A nível multilateral, a crise pode ser lida como um apelo a mais cooperação ou, inversamente, afastar ainda mais os dois centros do poder.
No Fórum Económico Mundial, um artigo assinado por John Letzing, datado de 21/02/2020, enunciava cruamente o problema para as empresas mais globalizadas: “A Covid-19 tem implicações potencialmente graves para a economia global”. Os impactos da sua difusão estão a afetar “setores económicos em todo o mundo, desde os produtores agrícolas nas Américas até aos fabricantes de painéis solares na Índia passando pelos trabalhadores de turismo na Ásia.”
Notava-se no mesmo texto que, para além das preocupantes repercussões na saúde humana da Covid-19, provocada pelo vírus SARS-CoV-2 (coronavírus), “o impacto económico do surto deste vírus tem também implicações potencialmente desastrosas”. Em inícios de março, tornou-se ainda mais evidente este risco. A Covid-19 está a afetar, crescentemente, as cadeias de abastecimento das empresas e a atrasar, ou interromper, operações de fabrico de produtos um pouco por todo o mundo.
Nesta altura, as empresas e organizações mais vulneráveis a este risco são aquelas que dependem largamente, ou de forma exclusiva, de fábricas na Ásia, em particular na China, mas também da Coreia do Sul e outros.
Philipp Carlsson-Szlezak, Martin Reeves e Paul Swartz questionavam-se na Harvard Business Review, num texto publicado a 3/03/2020, sobre “O que o coronavírus pode significar para a economia global?”.
Procurando antecipar as suas múltiplas repercussões e impacto — e sobretudo as suas consequências mais duradouras na economia —, nos planos microeconómico, macroeconómico, mas também político, notavam o seguinte sobre estas últimas: “as ramificações políticas não devem ser descartadas globalmente, pois o vírus põe à prova a capacidade de vários sistemas políticos de protegerem efetivamente as suas populações.
Instituições frágeis podem ficar expostas e serem desencadeadas mudanças políticas. Dependendo da sua duração e gravidade, a Covid-19 pode até influenciar a eleição presidencial dos EUA. A nível multilateral, a crise pode ser lida como um apelo a mais cooperação ou, inversamente, afastar ainda mais os dois centros do poder geopolítico mundial”. Este é um problema que merece a atenção do mundo empresarial.

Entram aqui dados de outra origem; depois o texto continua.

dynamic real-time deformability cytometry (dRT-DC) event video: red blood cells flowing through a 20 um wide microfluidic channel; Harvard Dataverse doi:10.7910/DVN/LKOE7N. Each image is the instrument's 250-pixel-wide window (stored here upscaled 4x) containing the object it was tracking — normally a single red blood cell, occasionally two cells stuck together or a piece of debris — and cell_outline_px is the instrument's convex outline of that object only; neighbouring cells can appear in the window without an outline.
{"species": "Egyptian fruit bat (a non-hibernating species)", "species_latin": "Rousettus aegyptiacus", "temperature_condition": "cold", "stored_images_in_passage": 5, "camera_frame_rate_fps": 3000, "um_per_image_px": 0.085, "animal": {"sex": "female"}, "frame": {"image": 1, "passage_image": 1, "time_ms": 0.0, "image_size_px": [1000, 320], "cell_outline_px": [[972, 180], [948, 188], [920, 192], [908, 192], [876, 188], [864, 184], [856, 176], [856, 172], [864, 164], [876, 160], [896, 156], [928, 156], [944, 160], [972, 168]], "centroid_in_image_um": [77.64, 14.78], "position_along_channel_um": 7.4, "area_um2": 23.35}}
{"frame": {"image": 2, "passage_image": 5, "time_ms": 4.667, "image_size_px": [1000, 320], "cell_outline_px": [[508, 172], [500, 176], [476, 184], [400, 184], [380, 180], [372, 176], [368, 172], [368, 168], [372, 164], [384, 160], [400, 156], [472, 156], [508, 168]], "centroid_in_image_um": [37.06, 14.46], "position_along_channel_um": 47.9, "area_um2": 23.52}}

As observações de Carlsson-Szlezak, Reeves e Swartz salientam bem o risco para as organizações, especialmente para as mais globalizadas. Mostram também como a avaliação dos riscos e a elaboração de estratégias não deve ficar por uma análise redutora, excessivamente condicionada por uma visão económico-empresarial do ambiente envolvente. Olhar de forma multidisciplinar e abrangente para os possíveis fatores de risco (e de oportunidade) é fundamental.

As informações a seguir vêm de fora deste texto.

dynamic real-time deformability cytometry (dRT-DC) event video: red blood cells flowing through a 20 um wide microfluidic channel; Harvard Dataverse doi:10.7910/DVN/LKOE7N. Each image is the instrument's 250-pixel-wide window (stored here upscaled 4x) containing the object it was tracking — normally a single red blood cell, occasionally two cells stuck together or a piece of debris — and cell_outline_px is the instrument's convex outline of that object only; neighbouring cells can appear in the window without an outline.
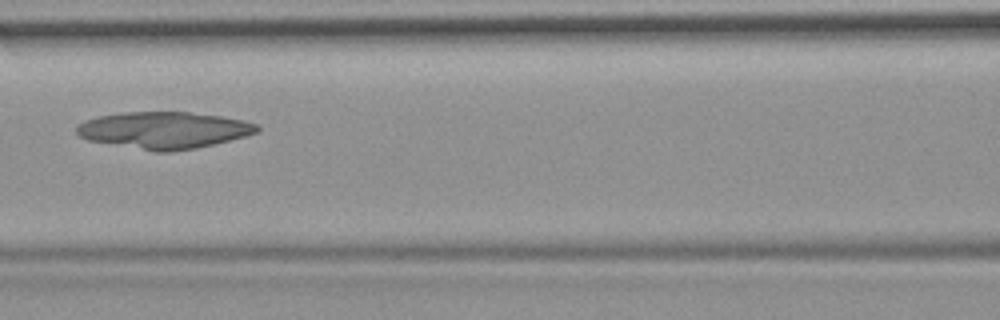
{"species": "common noctule bat (a hibernating species)", "species_latin": "Nyctalus noctula", "temperature_condition": "room temperature", "stored_images_in_passage": 6, "camera_frame_rate_fps": 3000, "um_per_image_px": 0.085, "animal": {"sex": "female", "body_mass_g": 19.9}, "frame": {"image": 1, "passage_image": 6, "time_ms": 6.667, "image_size_px": [1000, 320], "cell_outline_px": [[260, 128], [256, 132], [244, 136], [196, 148], [168, 152], [156, 152], [88, 140], [80, 136], [76, 132], [76, 124], [84, 120], [96, 116], [124, 112], [188, 112], [220, 116], [244, 120], [256, 124]], "centroid_in_image_um": [13.87, 11.06], "position_along_channel_um": 152.7, "area_um2": 38.55}}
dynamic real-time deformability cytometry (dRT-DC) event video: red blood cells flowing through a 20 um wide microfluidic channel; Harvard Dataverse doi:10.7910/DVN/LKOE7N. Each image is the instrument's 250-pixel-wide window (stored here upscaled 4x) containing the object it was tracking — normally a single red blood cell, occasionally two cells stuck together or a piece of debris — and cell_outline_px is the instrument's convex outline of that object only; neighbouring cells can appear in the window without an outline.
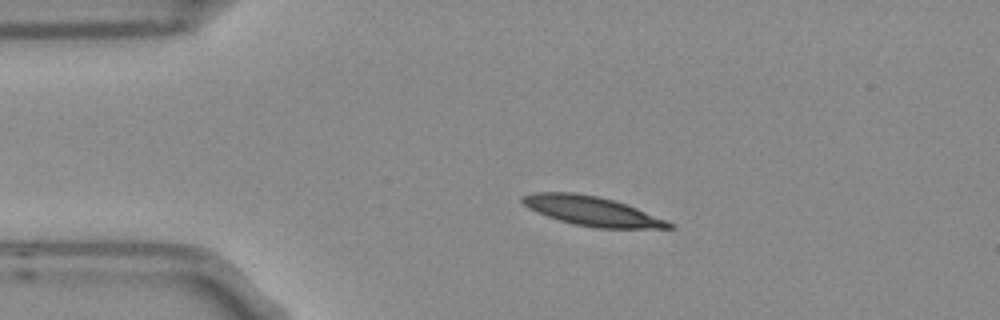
{"species": "Egyptian fruit bat (a non-hibernating species)", "species_latin": "Rousettus aegyptiacus", "temperature_condition": "room temperature", "stored_images_in_passage": 3, "camera_frame_rate_fps": 3000, "um_per_image_px": 0.085, "frame": {"image": 1, "passage_image": 2, "time_ms": 0.333, "image_size_px": [1000, 320], "cell_outline_px": [[676, 228], [596, 228], [576, 224], [560, 220], [548, 216], [528, 208], [520, 200], [520, 196], [532, 192], [576, 192], [600, 196], [636, 208], [668, 220], [676, 224]], "centroid_in_image_um": [50.32, 17.93], "position_along_channel_um": 34.7, "area_um2": 25.09}}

Nesta área, a análise geopolítica traz um know-how relevante para as empresas e organizações em geral. Não é apenas uma questão de compreender melhor política, ou geopoliticamente, o mundo, o que já em si é útil numa gestão internacional. É também uma questão de desenvolver um pensamento estratégico que antecipe, tanto quanto possível, riscos e tendências.
Antes de a Covid-19 se espalhar um pouco por todo o mundo, as duas maiores potenciais comerciais — os EUA e a China — estavam envolvidas numa intensa competição e rivalidade pela supremacia global. Esse conflito já levava a identificar uma tendência e risco geopolítico: os atuais anos 20 poderiam ser um período de desglobalização, entendida esta como um conjunto de processos, em grande parte políticos, que levam à diminuição da interdependência e da integração do mundo, ou em partes substanciais deste, e que afetam, desde logo, as economias nacionais e as empresas.

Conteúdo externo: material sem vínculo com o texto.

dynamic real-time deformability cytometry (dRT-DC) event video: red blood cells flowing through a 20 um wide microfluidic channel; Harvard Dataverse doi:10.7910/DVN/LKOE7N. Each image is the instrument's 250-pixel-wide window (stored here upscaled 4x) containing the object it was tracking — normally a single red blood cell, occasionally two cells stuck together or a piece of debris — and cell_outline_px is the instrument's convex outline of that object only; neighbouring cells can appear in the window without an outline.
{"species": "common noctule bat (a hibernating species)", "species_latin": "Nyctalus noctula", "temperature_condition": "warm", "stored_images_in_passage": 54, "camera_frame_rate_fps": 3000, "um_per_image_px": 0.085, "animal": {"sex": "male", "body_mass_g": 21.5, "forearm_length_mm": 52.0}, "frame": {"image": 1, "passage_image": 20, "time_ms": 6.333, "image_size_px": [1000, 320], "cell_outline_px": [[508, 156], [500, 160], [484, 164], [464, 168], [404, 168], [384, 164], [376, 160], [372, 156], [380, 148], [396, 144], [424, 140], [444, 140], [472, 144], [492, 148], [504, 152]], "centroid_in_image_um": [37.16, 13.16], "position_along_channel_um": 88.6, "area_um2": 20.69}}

A questão adquiriu uma nova dimensão (e intensidade) com o aparecimento da epidemia (ou pandemia) ligada à difusão global do coronavírus. Vamos ter estratégias fundamentalmente cooperativas para combate ao vírus e à doença a nível internacional? Ou vamos assistir àquilo que na teoria dos jogos usualmente se chama o ‘dilema do prisioneiro’, com os Estados a fecharem fronteiras e a barrarem o acesso à sua economia de fluxos de pessoas e outros, num misto de atitude defensiva e de tentar tirar vantagem de um rival, ou competidor? Por outras palavras, a Covid-19 pode dar lugar a uma trégua cooperativa entre os EUA e a China na economia e política mundial — o que será bom para as empresas mais expostas à globalização —, mas também pode intensificar, ainda mais, a rivalidade geopolítica e as tendências de desglobalização pré-existentes.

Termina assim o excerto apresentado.